In PE the emphasis is lifelong fitness, Zacchilli said, with segments on snowshoeing and bicycle riding.

Collacchi said one successful newer program is the eighth-grade seminar, modeled on Londonderry High School’s Senior Project elective. “They have a lot of autonomy,” Collacchi said, “in topic, pace, choice of mentor and how to demonstrate what they’ve learned.” The program started last year with 12 enrollees, 11 of which made it to the end and presentation of their projects.

This year 21 students have enrolled, with projects ranging from building their own computer to filmmaking to creating a Web site for family history, she said.

The teachers chosen as mentors are “thrilled,” according to Collacchi. Other projects, such as a girl’s research into interior design, require community mentors who are also eager to volunteer.

Collacchi also reported on the Student Assistant program, a variation on peer tutoring introduced last year. In Student Assistant, seventh-and eighth-graders who are strong in a content area are invited to visit another classroom and coach less-proficient students. “They need academic skills and also interpersonal skills,” Collacchi said. “They need to understand the privacy of the students they’re working with. And they need to be independent and self-motivated.”

The program started last year, with three eighth-graders helping out in science classes.
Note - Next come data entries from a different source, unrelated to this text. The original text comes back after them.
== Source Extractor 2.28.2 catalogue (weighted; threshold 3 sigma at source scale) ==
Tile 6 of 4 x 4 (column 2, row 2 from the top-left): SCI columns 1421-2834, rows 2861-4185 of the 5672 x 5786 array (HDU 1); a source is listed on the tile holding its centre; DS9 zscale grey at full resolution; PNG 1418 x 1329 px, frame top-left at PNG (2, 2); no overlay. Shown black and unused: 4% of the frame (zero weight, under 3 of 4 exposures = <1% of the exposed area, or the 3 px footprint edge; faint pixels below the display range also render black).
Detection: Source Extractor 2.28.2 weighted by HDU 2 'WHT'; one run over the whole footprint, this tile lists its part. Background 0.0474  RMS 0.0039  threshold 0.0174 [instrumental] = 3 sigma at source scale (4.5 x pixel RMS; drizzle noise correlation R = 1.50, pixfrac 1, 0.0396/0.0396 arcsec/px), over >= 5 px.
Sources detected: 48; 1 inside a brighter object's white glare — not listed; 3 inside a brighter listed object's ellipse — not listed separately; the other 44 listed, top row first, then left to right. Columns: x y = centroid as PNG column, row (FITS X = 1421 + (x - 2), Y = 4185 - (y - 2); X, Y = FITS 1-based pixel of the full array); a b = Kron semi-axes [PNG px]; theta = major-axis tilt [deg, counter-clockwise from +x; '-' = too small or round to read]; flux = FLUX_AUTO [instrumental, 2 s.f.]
This year seven seventh-graders and three eighth-graders are helping out in math and science, she said.

The students need to be recommended by the prior year’s teacher, and they need to have parental approval, Collacchi said, because Student Assistant will take them out of one of their own classes. The decision is made judiciously, she said. “A student can be pulled from Physical Education if they’re active in sports, or from music if they took it in sixth grade,” she said.

Chairman Nancy Hendricks asked about the new math curriculum, Math In Focus, now in its third year. She has not seen any hard data on its success, she said.

Collacchi said Math In Focus is the primary math program for all three grades. Some seventh-graders qualify for pre-algebra and some eighth-graders for algebra, she said, but for most of the students it’s Math In Focus.

“Anecdotally, teachers have told me they’re pleased on how far they are able to get in the curriculum with this program,” she told the board. Recent eighth-grade testing found LMS ahead of the state — and ahead of the country, she said.

Mary Wing Soares, an LMS teacher and faculty representative to the board, said, “I use it in the eighth grade and the kids are ‘eating it up.’ They understand concepts more clearly.”

Board member Leitha Reilly said, “A lot of questions have come up about math and reading, in recent years. We are addressing it in a way that is unique to every child, but still allows teachers to teach the fundamentals.”

Reilly said she is pleased that while students who struggle are being worked with, “Kids with a super grasp of the subject are allowed to charge forward.”

She praised the “marriage of technology and achievement in education” and said, “We are doing a better job.”

The board voted 4-0 to approve the curriculum plan.